The James Webb Space Telescope (JWST) obtained fly images of Jupiter during a test run, achieving an epic humble brag.
The Solar System giant appears in rare form. The new images from JWST’s NIRCam instrument delivered a radiant infrared view of Jupiter, even through the instrument’s muted color palette. The planet’s equatorial band, poles, and Great Red Spot are cast in a mesmerizing glow. NASA published this and other spectacular Jovian views on Thursday afternoon, three days after President Biden and NASA representatives announced the observatory’s first official image.
“Combined with the deep field images released the other day, these images of Jupiter demonstrate the full grasp of what Webb can observe, from the faintest, most distant observable galaxies to planets in our own cosmic backyard that you can see with the naked eye from your actual backyard,” Bryan Holler, a scientist at the Space Telescope Science Institute (STScI) in Baltimore, states in NASA’s announcement.
STScI commanded JWST to snap these views during the six-month commissioning period, when teams meticulously evaluated the performances of all the telescope’s instruments.
Jupiter’s ocean-moon Europa also makes a guest appearance. It appears like a tiny solar eclipse just to the left of the planet.
In another image, two more moons and some Jovian objects make an appearance.
“The Jupiter images in the narrow-band filters were designed to provide nice images of the entire disk of the planet, but the wealth of additional information about very faint objects (Metis, Thebe, the main ring, hazes) in those images with approximately one-minute exposures was absolutely a very pleasant surprise,” John Stansberry, observatory scientist and NIRCam commissioning lead at STScI, states.

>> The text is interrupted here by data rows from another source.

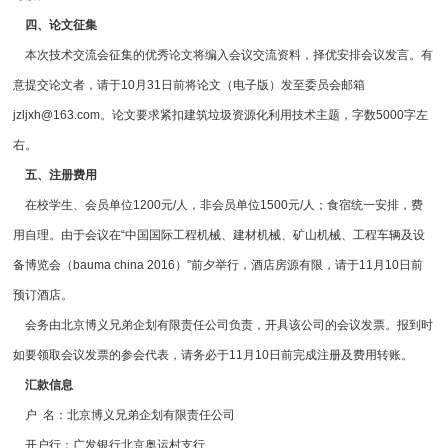
四、论文征集
本次技术交流会征集的优秀论文将编入会议交流资料，择优安排会议发言。有
意提交论文者，请于10月31日前将论文（电子版）发至委员会邮箱
jzljxh@163.com
。论文要求紧扣建筑垃圾资源化利用技术主题，字数5000字左
右。
五、注册费用
在校学生、会员单位1200元/人，非会员单位1500元/人；食宿统一安排，费
用自理。由于会议在“中国国际工程机械、建材机械、矿山机械、工程车辆及设
备博览会（bauma china 2016）”前夕举行，酒店房源有限，请于11月10日前
预订酒店。
会务由北京博义兄弟企划有限责任公司负责，开具该公司的会议发票。报到时
如要领取会议发票的参会代表，请务必于11月10日前完成注册及费用转账。
汇款信息
户 名：北京博义兄弟企划有限责任公司
开户行：广发银行北京奥运村支行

JWST also viewed Asteroid 6481 Tenzing against a background of stars. NASA released animations of Tenzing and Europa moving through space, an important demonstration of JWST’s ability to follow celestial bodies as they journey through our cosmic neighborhood.

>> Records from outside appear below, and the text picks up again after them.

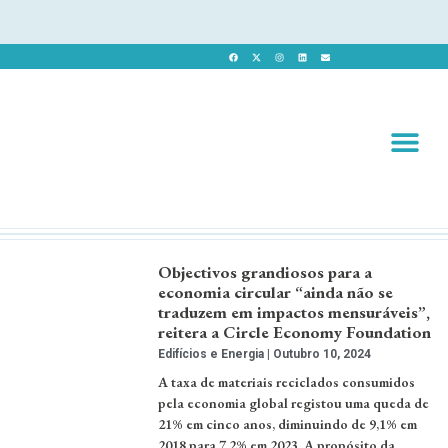
Revista 
Revista Dig
Objectivos grandiosos para a
economia circular “ainda não se
traduzem em impactos mensuráveis”,
reitera a Circle Economy Foundation
Edifícios e Energia
Outubro 10, 2024
A taxa de materiais reciclados consumidos
pela economia global registou uma queda de
21% em cinco anos, diminuindo de 9,1% em
2018 para 7,2% em 2023. A propósito da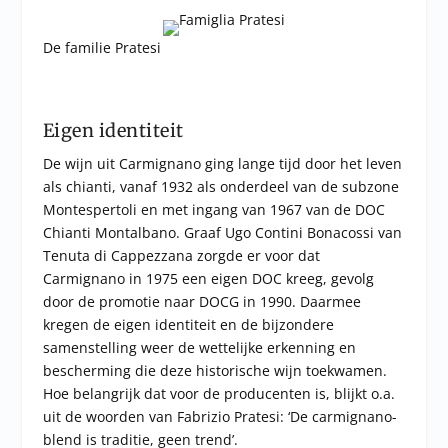
De familie Pratesi
Eigen identiteit
De wijn uit Carmignano ging lange tijd door het leven
als chianti, vanaf 1932 als onderdeel van de subzone
Montespertoli en met ingang van 1967 van de DOC
Chianti Montalbano. Graaf Ugo Contini Bonacossi van
Tenuta di Cappezzana zorgde er voor dat
Carmignano in 1975 een eigen DOC kreeg, gevolg
door de promotie naar DOCG in 1990. Daarmee
kregen de eigen identiteit en de bijzondere
samenstelling weer de wettelijke erkenning en
bescherming die deze historische wijn toekwamen.
Hoe belangrijk dat voor de producenten is, blijkt o.a.
uit de woorden van Fabrizio Pratesi: ‘De carmignano-
blend is traditie, geen trend’.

“Webb was designed with the requirement to track objects that move as fast as Mars,” NASA senior storyteller Elizabeth Landau states in the NASA announcement.

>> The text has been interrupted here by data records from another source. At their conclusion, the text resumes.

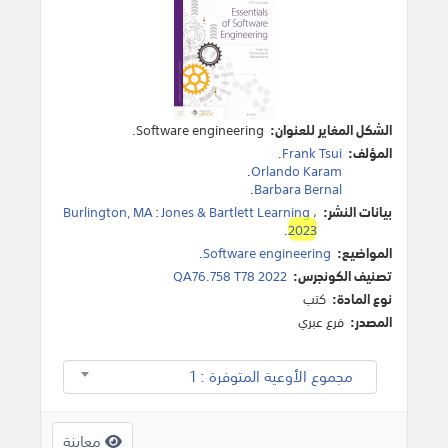
الشكل المغاير للعنوان:
Software engineering.
المؤلف:
Frank Tsui
.
.
Orlando Karam
.
Barbara Bernal
بيانات النشر:
،
Jones & Bartlett Learning
:
Burlington, MA
.
2023
المواضيع:
Software engineering
.
تصنيف الكونجرس:
QA76.758 T78 2022
نوع المادة:
كتب
المصدر:
فرع عبري
مجموع الأوعية المتوفرة : 1
معاينة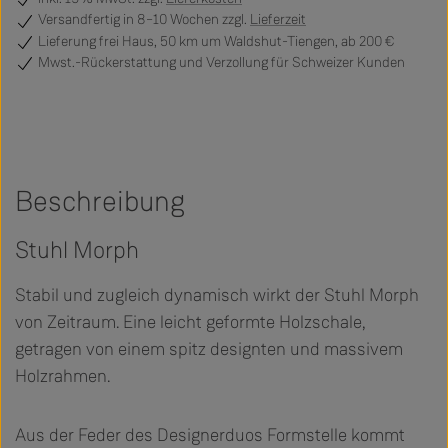
Versandfertig
in 8–10 Wochen zzgl.
Lieferzeit
Lieferung frei Haus, 50 km um Waldshut-Tiengen, ab 200 €
Mwst.-Rückerstattung und Verzollung für Schweizer Kunden
Beschreibung
Stuhl Morph
Stabil und zugleich dynamisch wirkt der Stuhl Morph
von Zeitraum. Eine leicht geformte Holzschale,
getragen von einem spitz designten und massivem
Holzrahmen.
Aus der Feder des Designerduos Formstelle kommt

“The team proved that Webb will still get valuable data with all of the science instruments for objects moving up to 67 milliarcseconds per second, which is more than twice the expected baseline — similar to photographing a turtle crawling when you’re standing a mile away,” Landau adds.
JWST is watching the Solar System from Lagrange Point 2, a gravitationally-stable spot about one million miles from Earth. The observatory’s first official science data became public on Monday, a little more than six months after launching into space from Europe’s spaceport in French Guiana.